With Mike Weber and a Few Others Out of the Fold, Ohio State Must Replace Over Half of Last Year's Rushing Production

By Chris Lauderback on February 14, 2019 at 11:05 am
Mike Weber ran for 954 yards and five touchdowns in 2018.
Thomas J. Russo-USA TODAY Sports

Roster turnover is nothing new for Ohio State as guys graduate from the program and/or leave early in pursuit of their NFL dreams. 

Replacing the lost production with the next wave of talent is also a very familiar refrain in Columbus. 

This fall, Ryan Day gets his first taste of this process as a head coach and one phase of the game hit fairly hard by the departure of productive players is a rushing attack that ranked No. 63 in the nation last season. 

Obviously the overwhelming majority of lost rushing production comes as Mike Weber declared for the NFL Draft after three seasons with the Buckeyes. 

Last year, Weber served as backup to J.K. Dobbins and cranked out 954 yards and five touchdowns on a sturdy 5.5 yards per carry behind an offensive line that seemed to favor pass blocking. 

Weber tallied just two games of 100+ rushing yards but had five outings over 90 yards and was typically at his best against the tougher rush defenses on the schedule as Dobbins struggled. 

Against Michigan State, Weber ran for 104 yards and a touchdown while Dobbins carried it 14 times for 28 yards. Against Michigan, Weber went for 96 yards on 13 carries with a score as Dobbins logged a 12-for-46 afternoon. Finally, against Washington in the Rose Bowl, Weber put up another 96 yards, this time on 15 carries, while Dobbins posted seven carries for 24 yards. 

The running game didn't really feature any other players that have moved on to the next level outside of quarterback Dwayne Haskins. Often showcasing a running style that would make C-3PO blush, Haskins logged 79 official attempts for 108 yards with four scores. He had his moments carrying the ball especially late in the season but he wasn't on the field to run the damn ball. 
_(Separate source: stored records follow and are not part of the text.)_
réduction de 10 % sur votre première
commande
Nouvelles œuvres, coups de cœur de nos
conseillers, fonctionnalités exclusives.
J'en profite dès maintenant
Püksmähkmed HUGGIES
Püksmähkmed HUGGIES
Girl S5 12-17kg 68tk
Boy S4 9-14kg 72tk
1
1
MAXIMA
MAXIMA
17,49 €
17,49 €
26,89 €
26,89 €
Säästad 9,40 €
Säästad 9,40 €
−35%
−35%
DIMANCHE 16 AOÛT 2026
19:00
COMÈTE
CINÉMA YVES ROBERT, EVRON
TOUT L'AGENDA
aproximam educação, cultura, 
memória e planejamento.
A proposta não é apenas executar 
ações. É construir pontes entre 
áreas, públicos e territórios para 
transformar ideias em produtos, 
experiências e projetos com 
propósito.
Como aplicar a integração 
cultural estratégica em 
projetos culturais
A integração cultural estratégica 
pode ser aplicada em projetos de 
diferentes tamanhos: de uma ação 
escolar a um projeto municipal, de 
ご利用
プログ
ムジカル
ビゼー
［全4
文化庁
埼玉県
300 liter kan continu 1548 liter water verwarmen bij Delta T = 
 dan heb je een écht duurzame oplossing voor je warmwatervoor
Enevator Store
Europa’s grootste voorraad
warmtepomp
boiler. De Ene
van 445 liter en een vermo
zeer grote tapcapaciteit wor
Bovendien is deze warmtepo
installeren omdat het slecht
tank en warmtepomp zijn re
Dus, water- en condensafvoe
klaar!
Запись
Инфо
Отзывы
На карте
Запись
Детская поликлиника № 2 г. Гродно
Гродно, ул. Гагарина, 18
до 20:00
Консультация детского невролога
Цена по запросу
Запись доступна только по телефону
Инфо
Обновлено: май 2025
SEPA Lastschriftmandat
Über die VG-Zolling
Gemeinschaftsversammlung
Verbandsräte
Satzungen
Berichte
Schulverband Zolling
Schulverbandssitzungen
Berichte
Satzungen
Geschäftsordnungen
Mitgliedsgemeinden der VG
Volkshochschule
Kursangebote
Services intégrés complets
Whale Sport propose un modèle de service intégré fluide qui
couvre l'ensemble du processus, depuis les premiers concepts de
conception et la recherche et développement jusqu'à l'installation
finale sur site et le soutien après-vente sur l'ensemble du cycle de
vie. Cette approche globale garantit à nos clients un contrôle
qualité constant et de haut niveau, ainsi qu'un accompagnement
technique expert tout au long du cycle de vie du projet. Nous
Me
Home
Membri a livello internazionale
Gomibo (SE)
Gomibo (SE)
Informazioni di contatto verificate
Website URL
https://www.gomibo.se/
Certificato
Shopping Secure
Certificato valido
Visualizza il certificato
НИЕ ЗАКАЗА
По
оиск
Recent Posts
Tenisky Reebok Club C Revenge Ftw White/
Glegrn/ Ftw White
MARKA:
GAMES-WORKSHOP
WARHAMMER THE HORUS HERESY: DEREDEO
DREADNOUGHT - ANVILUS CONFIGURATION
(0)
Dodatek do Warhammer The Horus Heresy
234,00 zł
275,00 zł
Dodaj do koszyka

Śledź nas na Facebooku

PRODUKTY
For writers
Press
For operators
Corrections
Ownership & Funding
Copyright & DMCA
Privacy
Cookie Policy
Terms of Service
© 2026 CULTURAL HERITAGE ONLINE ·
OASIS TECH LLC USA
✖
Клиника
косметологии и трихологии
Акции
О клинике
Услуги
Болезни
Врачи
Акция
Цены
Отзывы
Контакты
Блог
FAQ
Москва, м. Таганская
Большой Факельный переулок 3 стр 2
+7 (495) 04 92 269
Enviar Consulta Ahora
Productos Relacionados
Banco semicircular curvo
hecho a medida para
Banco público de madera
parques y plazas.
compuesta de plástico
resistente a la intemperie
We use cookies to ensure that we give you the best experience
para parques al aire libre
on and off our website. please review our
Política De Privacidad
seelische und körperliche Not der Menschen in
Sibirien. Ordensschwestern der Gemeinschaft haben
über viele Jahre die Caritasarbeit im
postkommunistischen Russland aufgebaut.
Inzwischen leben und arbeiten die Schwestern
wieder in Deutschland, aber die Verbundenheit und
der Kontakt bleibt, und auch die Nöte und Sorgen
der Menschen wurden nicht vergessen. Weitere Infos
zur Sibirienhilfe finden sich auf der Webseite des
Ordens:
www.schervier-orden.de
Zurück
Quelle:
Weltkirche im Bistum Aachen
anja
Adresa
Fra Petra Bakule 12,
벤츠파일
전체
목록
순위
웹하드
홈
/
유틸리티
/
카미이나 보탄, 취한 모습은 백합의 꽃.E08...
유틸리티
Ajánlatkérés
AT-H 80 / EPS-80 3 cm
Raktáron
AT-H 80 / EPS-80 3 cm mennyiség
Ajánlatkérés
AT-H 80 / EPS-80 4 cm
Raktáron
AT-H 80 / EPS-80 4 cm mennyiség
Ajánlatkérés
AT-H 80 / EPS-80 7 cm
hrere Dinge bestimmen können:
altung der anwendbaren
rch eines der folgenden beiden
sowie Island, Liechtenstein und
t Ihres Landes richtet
Finally, transfer Tate Martell was the only other ball carrier to go for at least 100 total yards last season with 128 in early-season blowouts. Brian Snead and Parris Campbell combined for 20 carries (remember jet sweeps count as receptions) and 61 yards to round out the lost production.

2019 293 51% 1,251 52% 12 52%
2018 230 39% 1,100 32% 15 44%
2017 113 19% 849 27% 9 27%
2016 407 72% 2,332 73% 26 67%
2015 27 4% 108 3% 4 10%
2014 333 52% 2,401 56% 28 62%
2013 11 2% 33 1% 2 5%
2012 159 28% 701 28% 8 40%

Heading into 2019, Dobbins will be counted on to again do the heaviest lifting. Even after a subpar sophomore year when compared to his true freshman campaign, Dobbins still broke the 1,000 yard barrier by 53 yards and logged a team-high 10 rushing touchdowns. 

The biggest issue was his huge drop in yards per carry – from a near-program-record 7.3 as a freshman to a pedestrian (by OSU standards) 4.6 as a sophomore – behind an offensive line that struggled to create holes. 

Weber proved better at creating his own seams and having a better shot of dragging guys and/or falling forward than Dobbins, who has shown to be dangerous back when he can get to the second level relatively unscathed. 

Last year, Dobbins went for 205 yards on 37 carries with a touchdown in a heroic performance against Maryland, torched Nebraska for 163 yards and three scores, and played a big role in Ohio State's win over TCU with 121 yards on 18 carries. 

Whether or not Dobbins has success on par with his 2017 campaign remains to be seen and will again be somewhat dependent Ohio State's offensive line doing its a job with far greater effectiveness than it did for large stretches of 2018. 

Either way, while many expect Dobbins to be the bell cow, a more balanced workload like we witnessed last season could be in play if Demario McCall can prove to be an effective backup tailback while possibly moonlighting at H-back and Justin Fields also logs a few more designed runs than Haskins did last fall. 

If McCall is used more exclusively on the outside and/or doesn't prove serviceable as a ball carrier, it's plausible redshirt freshman Master Teague gets a chance after flashing a nice blend of speed and power in September blowouts last season. 

After that, it feels like a long shot but true freshman Marcus Crowley doesn't seem to be short on talent. 

At least one of the McCall, Teague, Crowley trio must emerge because having two dependable backs is a must no matter what Day might ask Fields to bring to the table as a runner.